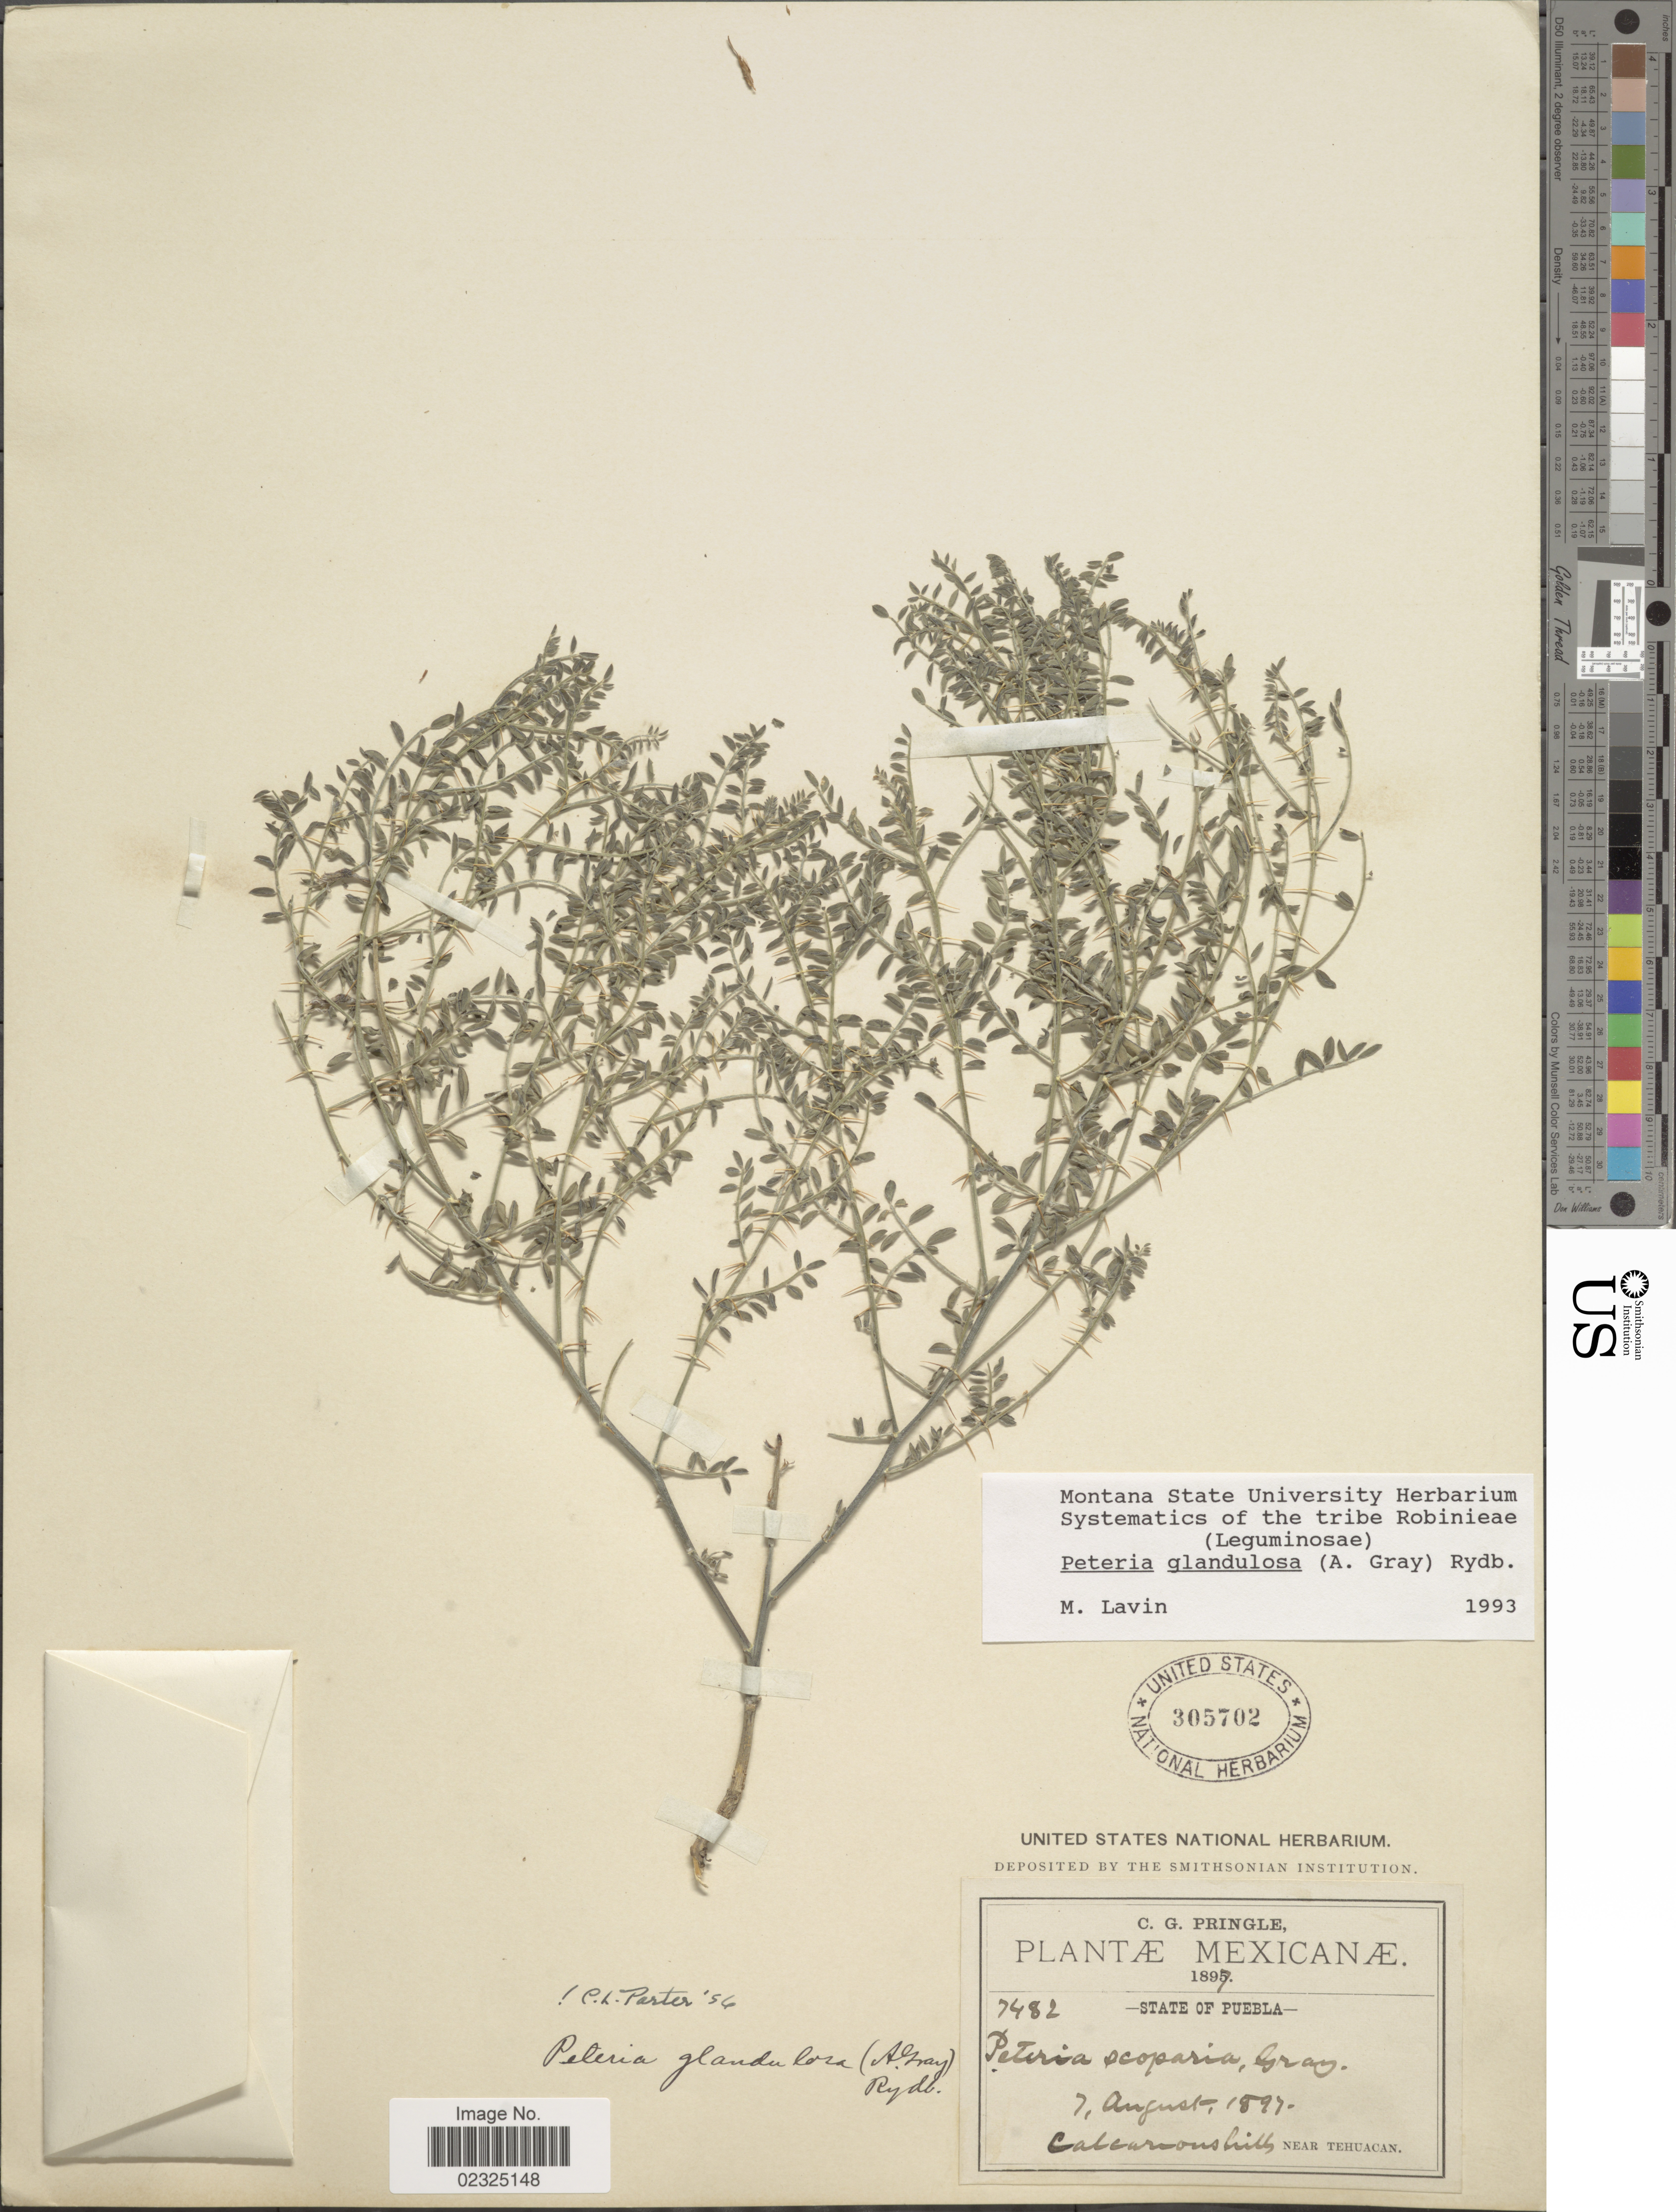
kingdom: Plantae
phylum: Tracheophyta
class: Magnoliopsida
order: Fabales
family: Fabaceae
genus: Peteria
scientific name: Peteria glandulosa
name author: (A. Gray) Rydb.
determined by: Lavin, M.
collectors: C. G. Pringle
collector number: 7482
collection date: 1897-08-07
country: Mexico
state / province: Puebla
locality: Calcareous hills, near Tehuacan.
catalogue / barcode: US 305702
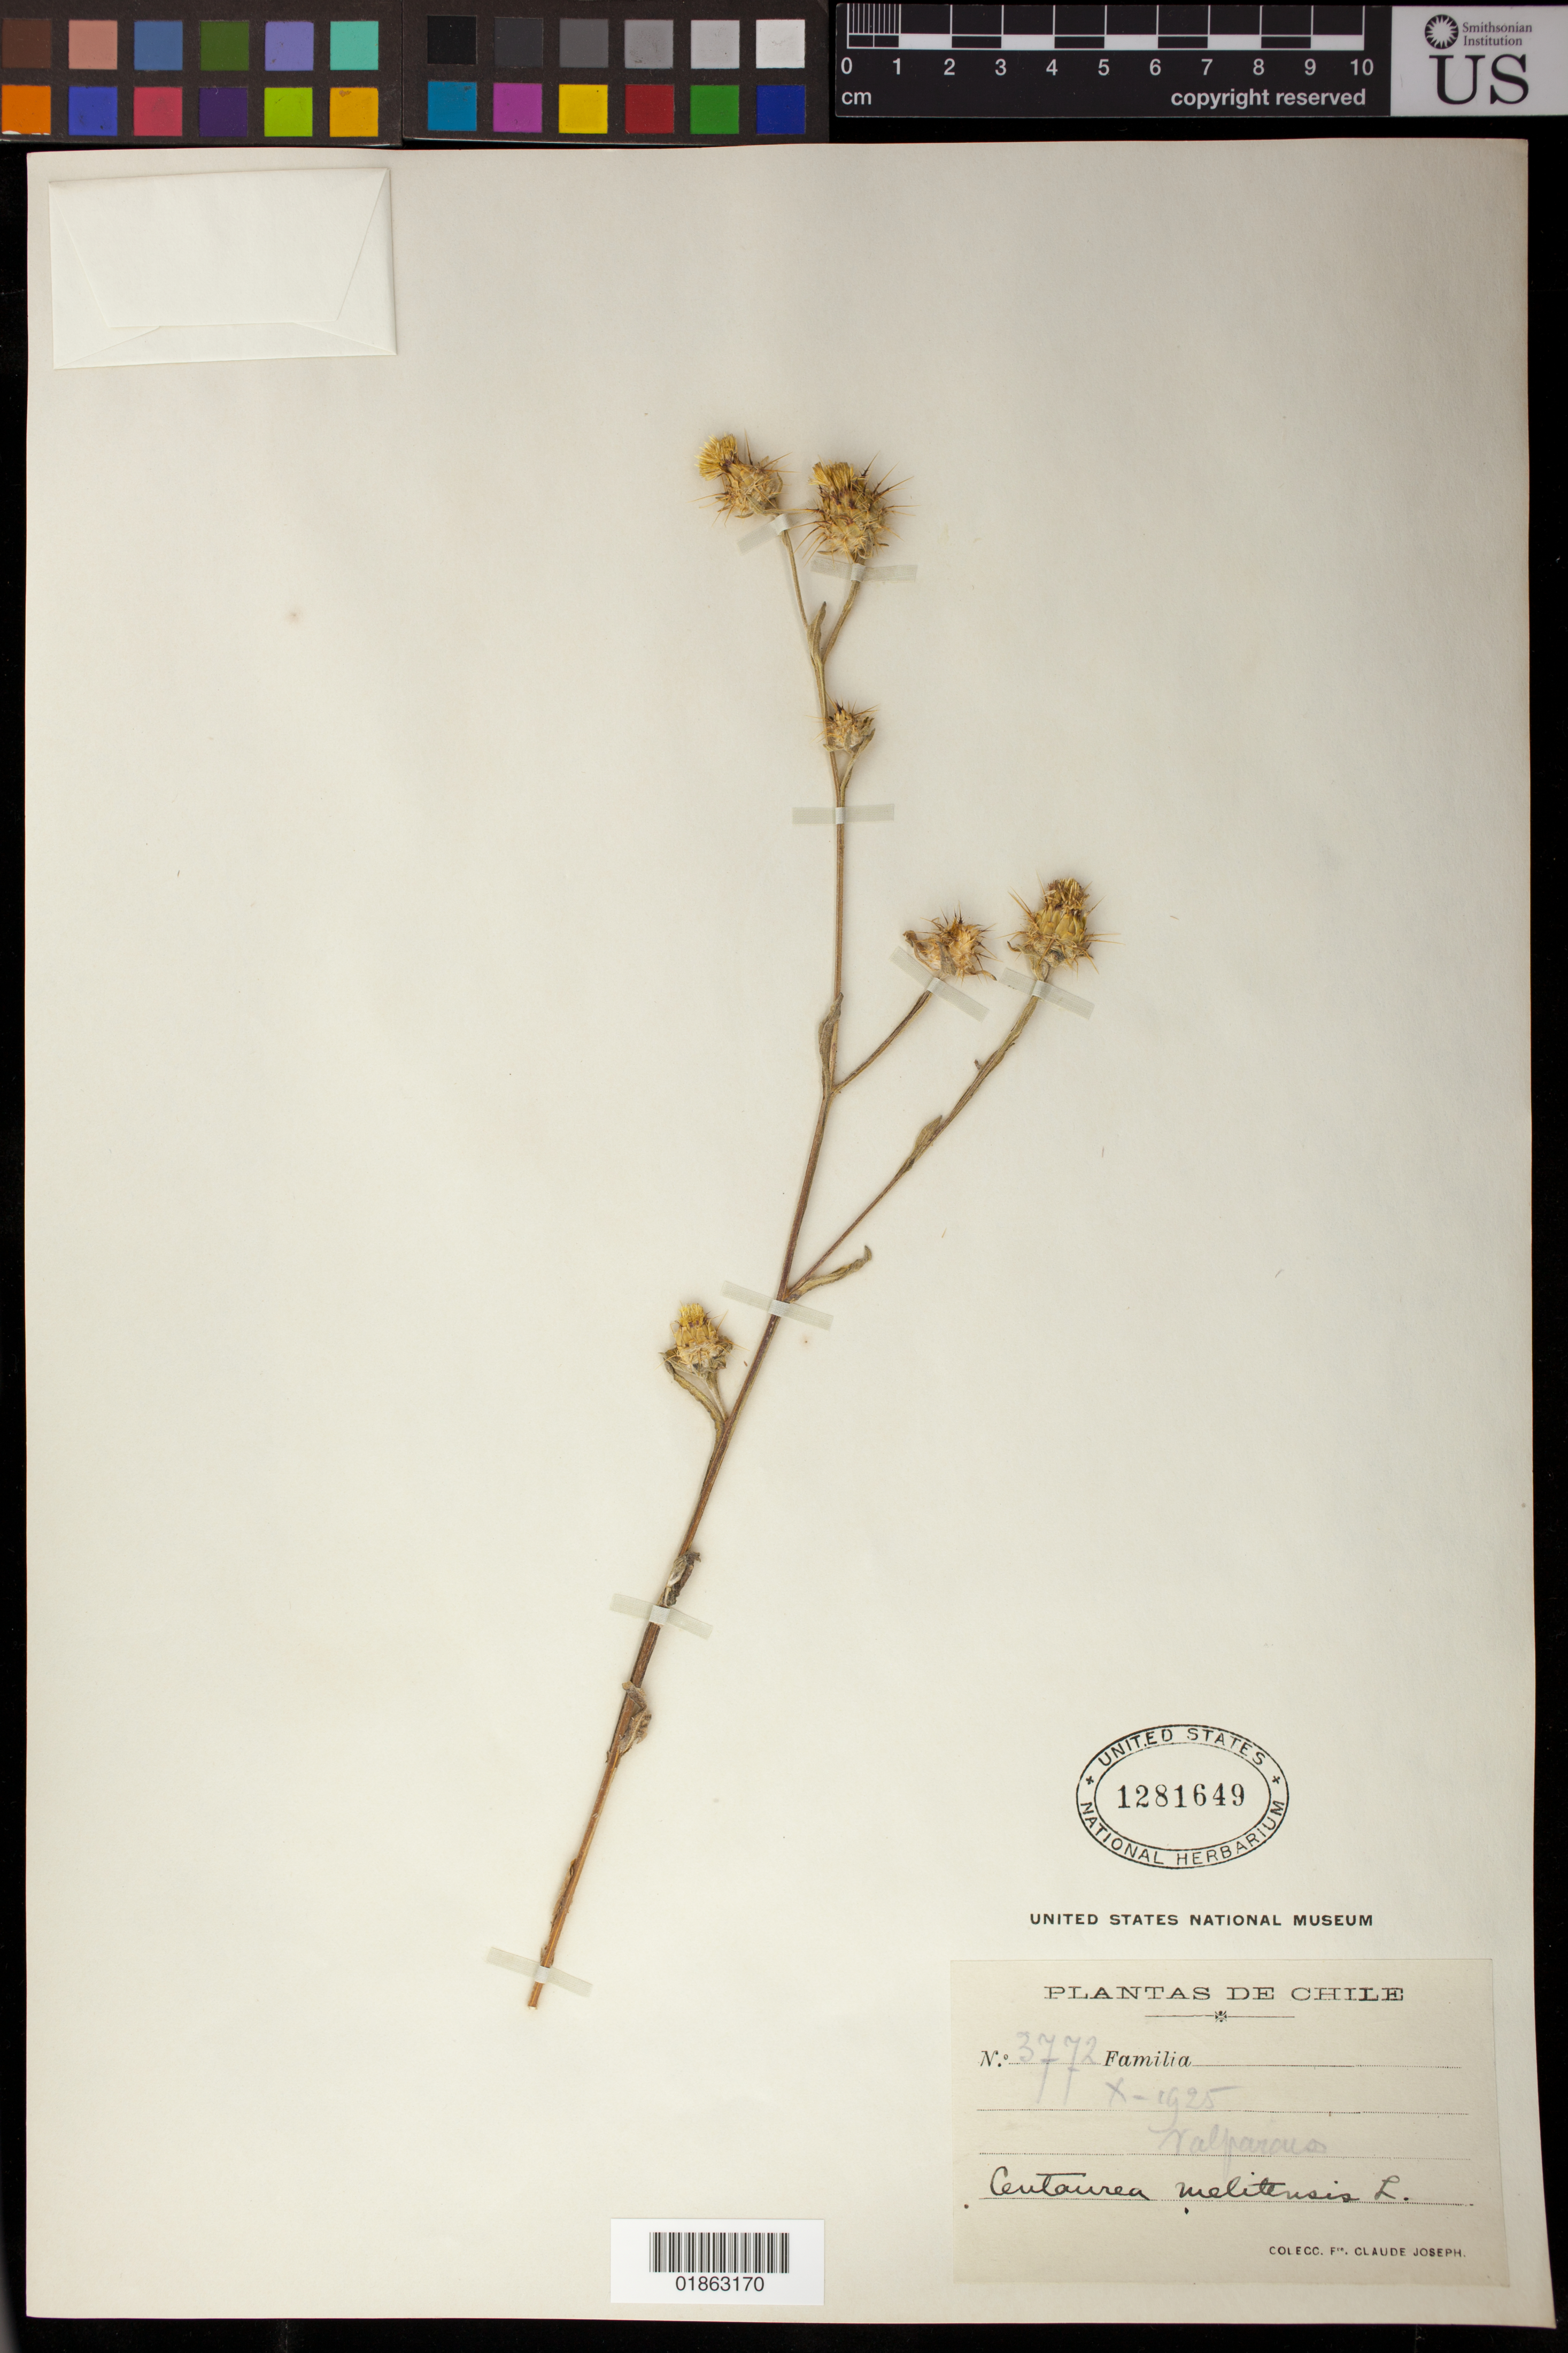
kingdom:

WHAT YOU NEED TO DO: Copy out every line in the rows above word for word, leaving out the pictures.

RESPONSE TO THE TASK:
kingdom: Plantae
phylum: Tracheophyta
class: Magnoliopsida
order: Fabales
family: Fabaceae
genus: Peteria
scientific name: Peteria glandulosa
name author: (A. Gray) Rydb.
determined by: Lavin, M.
collectors: C. G. Pringle
collector number: 7482
collection date: 1897-08-07
country: Mexico
state / province: Puebla
locality: Calcareous hills, near Tehuacan.
catalogue / barcode: US 305702
kingdom:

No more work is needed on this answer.